Supplied entries START

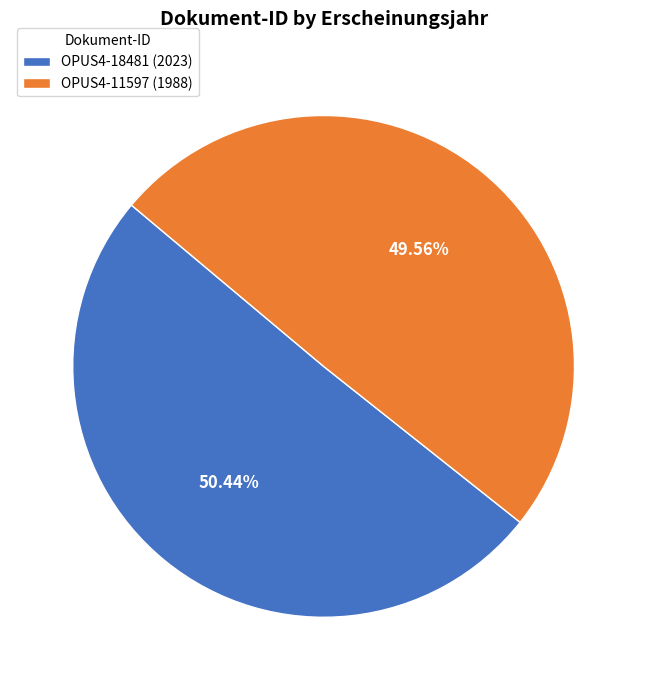

Is the sum of OPUS4-11597 and OPUS4-18481 greater than half?

Yes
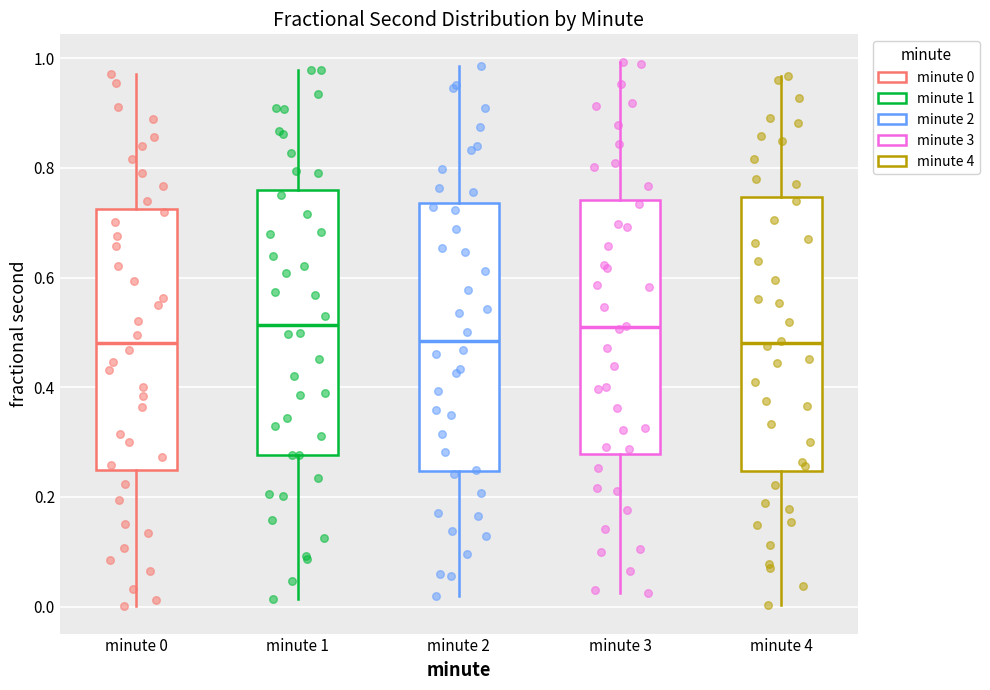

Where is the upper edge of the box for minute 0 on the y-axis? The values are not printed on the chart, so give them approximately, as read against the axis.

0.72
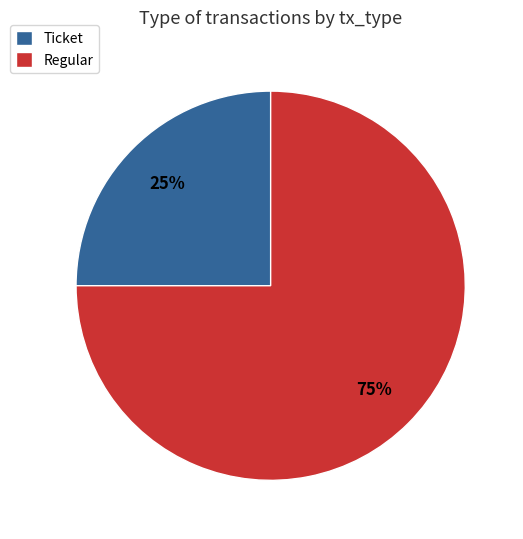

Which slice is the largest?

Regular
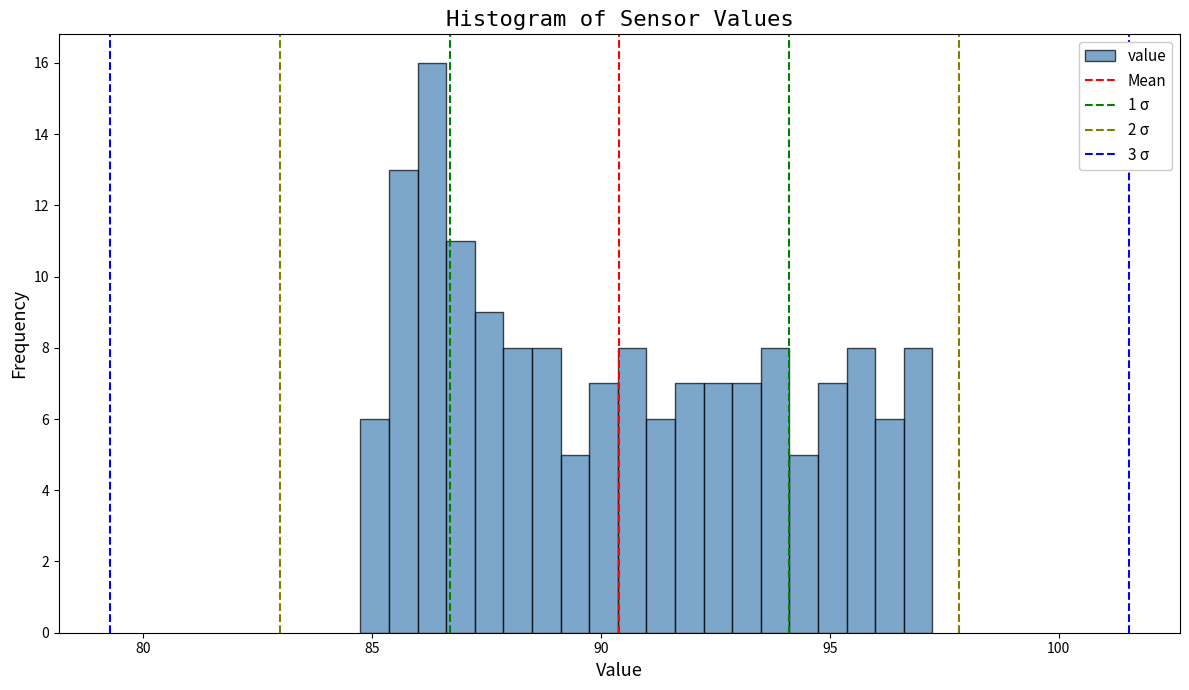

Read against the x-axis, roughly where is the centre of the tallest bar?

86.5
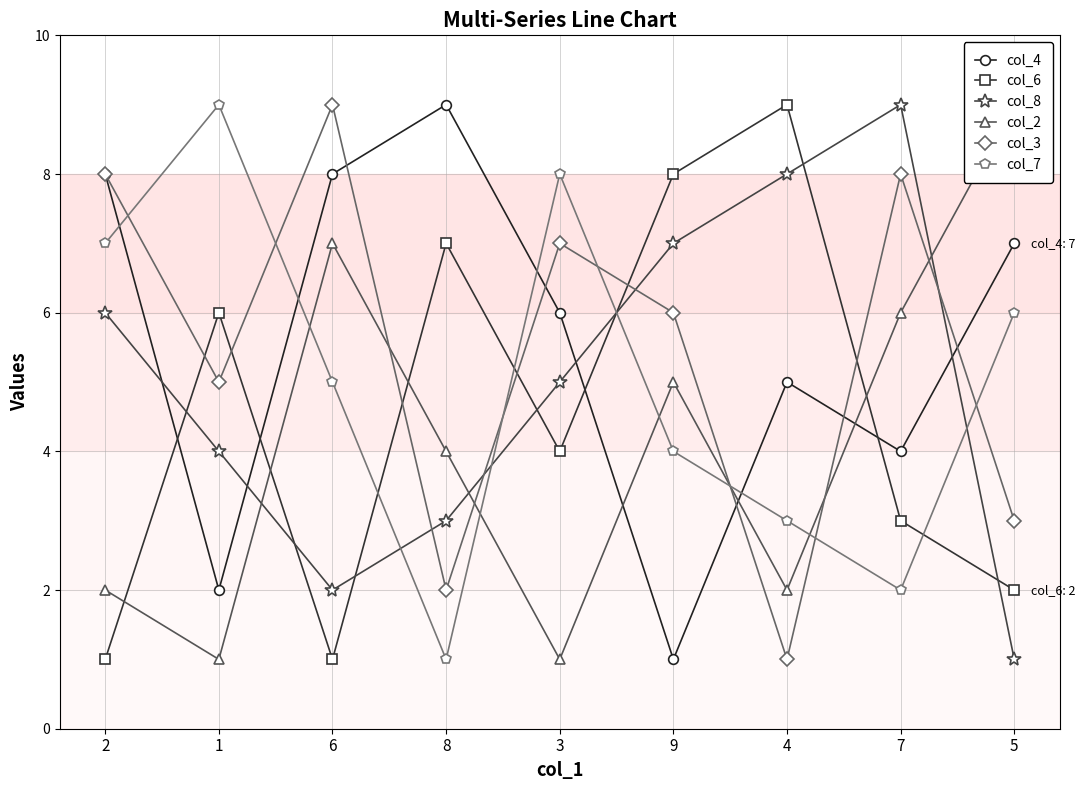

Which category has the highest value in the col_7 series?

1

Supplied entries END

Please turn the lines above into a JSON list of strings, one string per line, skipping blank lines and leaving out the pictures.

▶ **Solution to this exercise**:
[
  "Is the sum of OPUS4-11597 and OPUS4-18481 greater than half?",
  "Yes",
  "Where is the upper edge of the box for minute 0 on the y-axis? The values are not printed on the chart, so give them approximately, as read against the axis.",
  "0.72",
  "Which slice is the largest?",
  "Regular",
  "Read against the x-axis, roughly where is the centre of the tallest bar?",
  "86.5",
  "Which category has the highest value in the col_7 series?",
  "1"
]